AVX/AVX-512 Tuning Doesn't Payoff For LibreOffice's Calc Spreadsheets
Last year AVX and AVX-512 support was added to LibreOffice such as for calculating the sum of a column of numbers within the Calc spreadsheet program. While the initial numbers were promising for delivering better performance over the SSE2 path, it turned out that the maintenance involved wasn't worthwhile and that AVX/AVX-512 tuning is now being removed from LibreOffice.
Yesterday Calc saw the removal of its AVX and AVX-512 code. Luboš Luňák commented, "It's been a source of numerous problems since the beginning. Poor separation of C++ code causing the compiler to emit some generic code as CPU-specific, compiler optimizations moving CPU-specific code out of #ifdef to unguarded static initialization, etc."

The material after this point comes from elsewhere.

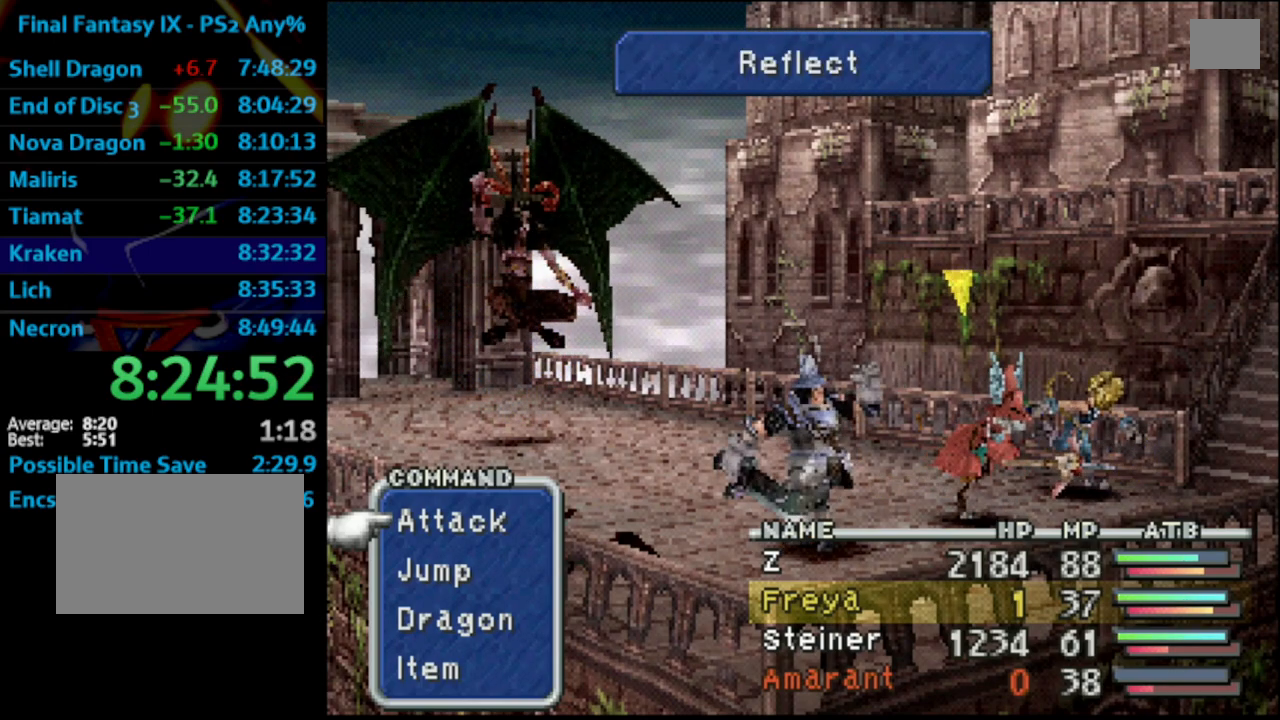
{"buttons": ["L1", "R1"], "left_stick": "center", "right_stick": "center", "events": [[283, "TRIANGLE", "down"], [467, "TRIANGLE", "up"]]}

He also cites the performance not being to worthwhile, but for his reference is using a sluggish Ryzen 5 2500U. "on my Ryzen2500U for one full column (1m cells) sumArray() takes about 1.6ms with AVX, 1.9ms with SSE2 and 4.6ms with generic code. So SSE2 code is perhaps worth it, especially given that SSE2 is our baseline requirement on x86_64 everywhere and x86 on Windows, but AVX+ is nowhere near worth the trouble."
He doesn't rule out CPU-specific code for LibreOffice but that it should be working, maintained, and worth the extra effort involved. A new code comment in the merged change goes on to note, "IMPORTANT: Having CPU-specific routines turned out to be a maintenance problem, because of various problems such as compilers moving CPU-specific code out of #ifdef code into static initialization or our code using C++ features that caused the compiler to emit code that used CPU-specific instructions (even cpuid.hxx isn't safe, see the comment there). The only safe usage is using CPU-specific code that's always available, such as SSE2-specific code for x86_64. Do not use for anything else unless you really know what you are doing (and you check git history to learn from past problems)."
This AVX/AVX-512 support was quietly added for LibreOffice 7.3 and at the time of writing the patches was billed as "great speed improvements to statistical functions" but alas didn't turn out exactly as planned.